A very interesting study also suggests intrafamilial transmission, supporting the idea that the spread of the JP2 clone was initially confined to close contacts.

References

1. Stolf CS, Paz HES, Paraluppi MC, et al. Molar-Incisor and Generalized Grade C Periodontitis: Distinct Microbiome-Immune Interactions Suggest Divergent Pathogenesis. J Periodontal Res. 2026;61(4):382-395. doi:10.1111/jre.70077 · PMID: 41664846
2. Khoury J, Haloun B, Musai N, et al. Distinct functional profiles of oral neutrophils in molar incisor pattern periodontitis, generalized periodontitis and periodontal health. Sci Rep. 2026;16(1):12641. doi:10.1038/s41598-026-39112-3 · PMID: 41796124
3. Paşalı Ç, Emingil G, Yılmaz B, Kantarcı A. Three-session non-surgical therapy stabilizes microbiological and biochemical responses in patients with stage III/IV grade C periodontitis: a randomized clinical trial. Clin Oral Investig. 2025;30(1):29. doi:10.1007/s00784-025-06724-4 · PMID: 41449292
4. Cetiner DO, Karaduman B, Selman AE, Gonen S, Corekci AU. Adjunctive effect of gaseous ozone on inflammatory biomarkers and microbial profile in grade C molar-incisor pattern periodontitis: a randomized split-mouth placebo-controlled clinical trial. BMC Oral Health. 2026;26(1):938. doi:10.1186/s12903-026-08213-w · PMID: 41942979
5. Seguel-Fuentes E, Quidel B, García-Pissani B, et al. Aggregatibacter actinomycetemcomitans virulence factors and systemic inflammation: linking periodontitis to rheumatoid arthritis. J Oral Microbiol. 2026;18(1):2647515. doi:10.1080/20002297.2026.2647515 · PMID: 41878157

Frequently asked questions

What is the JP2 genotype of Aggregatibacter actinomycetemcomitans?

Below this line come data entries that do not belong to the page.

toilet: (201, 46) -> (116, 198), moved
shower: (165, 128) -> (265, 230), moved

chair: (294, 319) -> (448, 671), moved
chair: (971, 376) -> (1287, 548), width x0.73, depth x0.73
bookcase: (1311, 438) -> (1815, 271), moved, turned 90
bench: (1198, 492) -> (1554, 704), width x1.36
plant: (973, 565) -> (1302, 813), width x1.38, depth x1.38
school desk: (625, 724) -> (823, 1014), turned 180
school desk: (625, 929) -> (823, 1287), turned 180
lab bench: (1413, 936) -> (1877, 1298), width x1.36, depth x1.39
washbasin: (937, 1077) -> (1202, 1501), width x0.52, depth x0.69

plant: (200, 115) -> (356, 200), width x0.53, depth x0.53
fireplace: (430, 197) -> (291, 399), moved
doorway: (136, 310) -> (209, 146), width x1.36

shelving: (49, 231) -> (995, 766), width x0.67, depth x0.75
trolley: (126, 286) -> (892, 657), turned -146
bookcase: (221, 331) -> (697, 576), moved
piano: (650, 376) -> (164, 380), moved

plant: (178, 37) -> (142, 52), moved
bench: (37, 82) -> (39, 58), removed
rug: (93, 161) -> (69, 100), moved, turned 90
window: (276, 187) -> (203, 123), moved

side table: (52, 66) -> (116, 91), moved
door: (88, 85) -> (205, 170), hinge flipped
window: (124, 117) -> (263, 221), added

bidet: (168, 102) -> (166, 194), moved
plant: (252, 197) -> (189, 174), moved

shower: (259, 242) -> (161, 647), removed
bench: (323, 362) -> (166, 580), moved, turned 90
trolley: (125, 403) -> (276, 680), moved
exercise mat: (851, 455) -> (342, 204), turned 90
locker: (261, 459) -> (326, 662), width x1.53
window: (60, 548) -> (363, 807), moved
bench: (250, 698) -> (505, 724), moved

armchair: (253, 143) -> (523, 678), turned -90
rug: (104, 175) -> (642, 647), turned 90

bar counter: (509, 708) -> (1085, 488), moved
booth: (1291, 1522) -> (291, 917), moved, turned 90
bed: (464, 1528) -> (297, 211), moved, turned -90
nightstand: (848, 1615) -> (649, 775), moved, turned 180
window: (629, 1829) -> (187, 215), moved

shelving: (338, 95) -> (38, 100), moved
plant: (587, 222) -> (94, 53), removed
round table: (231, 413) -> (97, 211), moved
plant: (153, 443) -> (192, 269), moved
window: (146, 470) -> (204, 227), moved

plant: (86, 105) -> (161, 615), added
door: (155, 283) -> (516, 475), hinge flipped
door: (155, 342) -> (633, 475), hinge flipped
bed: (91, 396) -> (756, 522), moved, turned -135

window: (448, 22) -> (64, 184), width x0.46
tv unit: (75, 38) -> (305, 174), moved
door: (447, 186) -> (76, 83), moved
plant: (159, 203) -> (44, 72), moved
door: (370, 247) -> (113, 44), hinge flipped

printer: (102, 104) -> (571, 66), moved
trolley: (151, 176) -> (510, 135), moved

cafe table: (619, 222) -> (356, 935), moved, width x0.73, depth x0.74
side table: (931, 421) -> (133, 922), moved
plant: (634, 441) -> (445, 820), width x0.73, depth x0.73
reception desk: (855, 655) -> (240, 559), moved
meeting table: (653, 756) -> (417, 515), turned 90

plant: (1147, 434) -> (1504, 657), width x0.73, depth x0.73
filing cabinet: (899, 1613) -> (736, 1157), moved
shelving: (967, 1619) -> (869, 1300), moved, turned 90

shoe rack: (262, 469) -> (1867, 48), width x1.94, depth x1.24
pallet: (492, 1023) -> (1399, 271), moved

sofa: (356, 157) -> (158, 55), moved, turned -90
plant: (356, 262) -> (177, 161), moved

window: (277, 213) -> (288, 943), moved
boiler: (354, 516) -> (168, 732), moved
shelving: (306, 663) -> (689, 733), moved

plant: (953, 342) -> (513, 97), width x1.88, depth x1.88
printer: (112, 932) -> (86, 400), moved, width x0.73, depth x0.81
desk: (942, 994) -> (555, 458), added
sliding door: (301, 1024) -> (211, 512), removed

It is a particular variant of A. actinomycetemcomitans associated with high aggressiveness toward young people and adolescents, especially of African origin. It has an exceptional capacity to produce leukotoxin, a toxin that attacks the white blood cells of the immune system, compromising local defense.

Is aggressive periodontitis curable?

Yes, but it requires precise diagnosis and combined therapy. Treatment includes local decontamination with root planing under regional anesthesia, targeted antibiotic therapy, and regenerative periodontal surgery. Early diagnosis is crucial to avoid permanent tooth loss.

Why does JP2 have an “affinity” for African populations?

The genetic and anthropological features of populations of African origin favor the proliferation of the JP2 bacterium. Nevertheless, the bacterium has spread globally and can infect anyone, with prevalence rates varying by population and periodontal health.

How is JP2 transmitted?

Mainly through intrafamilial transmission among close contacts. Recent studies suggest the JP2 clone first spread through this mechanism before propagating more widely during global migrations.

What are the clinical signs of molar-incisor pattern periodontitis?

Accelerated alveolar bone destruction concentrated on molars and incisors, gingival recession, tooth mobility and rapid tooth loss, often without apparent symptoms. Many young patients notice only gingival recession as the first sign.